The authors conclude:
These data suggest that extremely dose-escalated radiotherapy with ADT might be the optimal upfront treatment for patients with biopsy GS 9–10 prostate cancer.
It will come as no surprise to readers that EBRT + BT boost has better outcomes than EBRT alone (see this link and this one). Dose escalation has been found to improve outcomes, and the use of ADT to radiosensitize the cancer, and to systemically clear up micrometastasis, seems to improve outcomes still further. However, ADT for as long as 2 years could not compensate for the lower radiation dose of EBRT used by itself. Longer duration of ADT was not associated with improved outcomes after accounting for the dose effect.

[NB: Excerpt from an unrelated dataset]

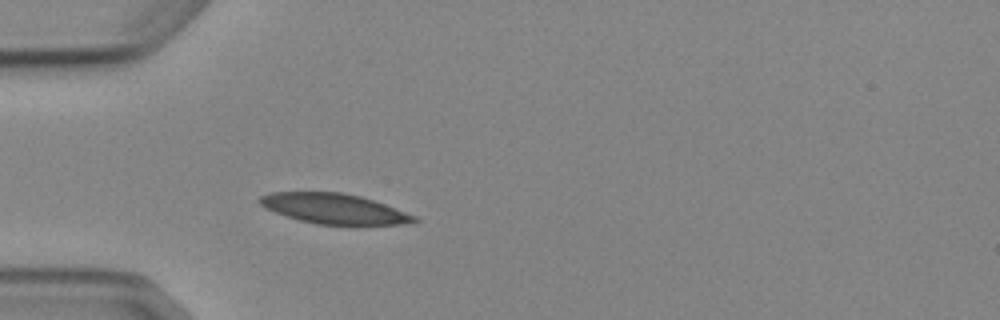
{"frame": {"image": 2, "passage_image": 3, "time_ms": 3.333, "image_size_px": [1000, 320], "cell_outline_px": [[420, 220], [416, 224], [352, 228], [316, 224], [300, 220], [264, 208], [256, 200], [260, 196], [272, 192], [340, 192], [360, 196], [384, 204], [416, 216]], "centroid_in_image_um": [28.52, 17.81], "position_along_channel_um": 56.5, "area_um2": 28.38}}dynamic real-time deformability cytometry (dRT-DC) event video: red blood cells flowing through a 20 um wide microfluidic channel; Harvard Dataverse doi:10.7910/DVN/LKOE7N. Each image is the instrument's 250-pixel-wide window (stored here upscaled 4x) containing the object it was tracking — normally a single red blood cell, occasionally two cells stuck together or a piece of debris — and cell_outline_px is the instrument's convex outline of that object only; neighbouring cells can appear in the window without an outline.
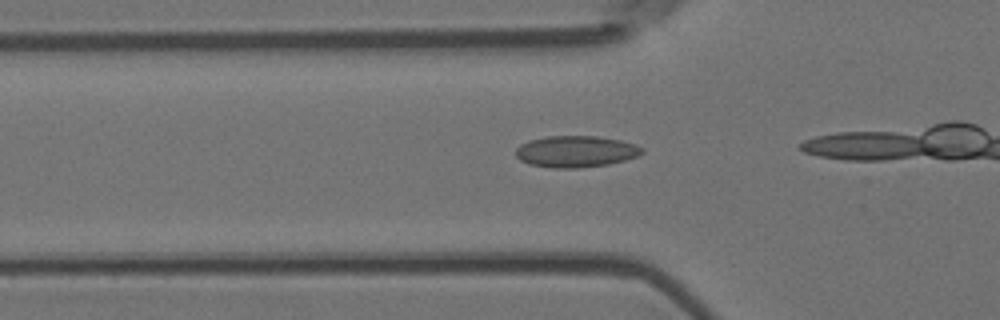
{"species": "Egyptian fruit bat (a non-hibernating species)", "species_latin": "Rousettus aegyptiacus", "temperature_condition": "room temperature", "stored_images_in_passage": 7, "camera_frame_rate_fps": 3000, "um_per_image_px": 0.085, "animal": {"sex": "female"}, "frame": {"image": 1, "passage_image": 5, "time_ms": 1.333, "image_size_px": [1000, 320], "cell_outline_px": [[644, 152], [640, 156], [608, 164], [576, 168], [552, 168], [528, 164], [520, 160], [516, 156], [516, 148], [520, 144], [528, 140], [548, 136], [596, 136], [620, 140], [636, 144], [644, 148]], "centroid_in_image_um": [48.95, 12.87], "position_along_channel_um": 76.8, "area_um2": 23.35}}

Those who were treated with EBRT + BT were at a considerable disadvantage in this study: they were older, had worse disease characteristics, and were given less local salvage, yet they performed much better. When controlling for those disparities, the total radiation dose emerged as the single most important variable, affecting biochemical recurrence, metastases-free survival, and prostate cancer-specific survival. No other variable – neither duration of ADT nor adjuvant/salvage radiation – was statistically significant.
Prostate cancer-specific mortality rates were cut in half by combining EBRT with a BT boost. While the combination therapy did not make a statistically significant difference in prostate cancer-specific survival, the study was probably under-powered to detect that with statistical significance. The survival curves between EBRT + BT and the other two therapies did consistently diverge throughout the follow-up period, so the difference might well be statistically significant on a larger sample size or longer follow-up.
Not everyone in this study received optimal therapy. The EBRT-only dose was sometimes low by today’s standards, salvage radiation was under-utilized, use of concurrent ADT with adjuvant/salvage radiation was low (see this link) and of too-short duration.  However, most were treated according to the standards of care. The authors looked at the subset of patients who were treated optimally and found no difference in conclusions. The conclusions were robust even excluding those who were lymph-node positive.
What is new here is the comparison of the three potentially curative treatments for very high-risk prostate cancer in the 21st Century. There have been several long-term database analyses that compared surgery to radiation therapy as offered in the 1990s, when radiation doses were often inadequate to achieve cures. We recently saw a comparative benefit to radiation over surgery in the modern era among high-risk patients at the University of Alabama Birmingham (see this link). Ideally, we would like to see a randomized comparative trial between surgery and radiation, but that is unlikely to occur. Meanwhile, this kind of analysis is about the best we have to inform our treatment decisions.
We understand that a future, expanded analysis will include data from other institutions, including Harvard, the Cleveland Clinic, and Memorial Sloan-Kettering Cancer Center. That analysis will also include toxicity data. We will certainly report on that when it is published.
note: Thanks to Drs. King and Kishan for allowing me to see the full text of this analysis, and responding to questions.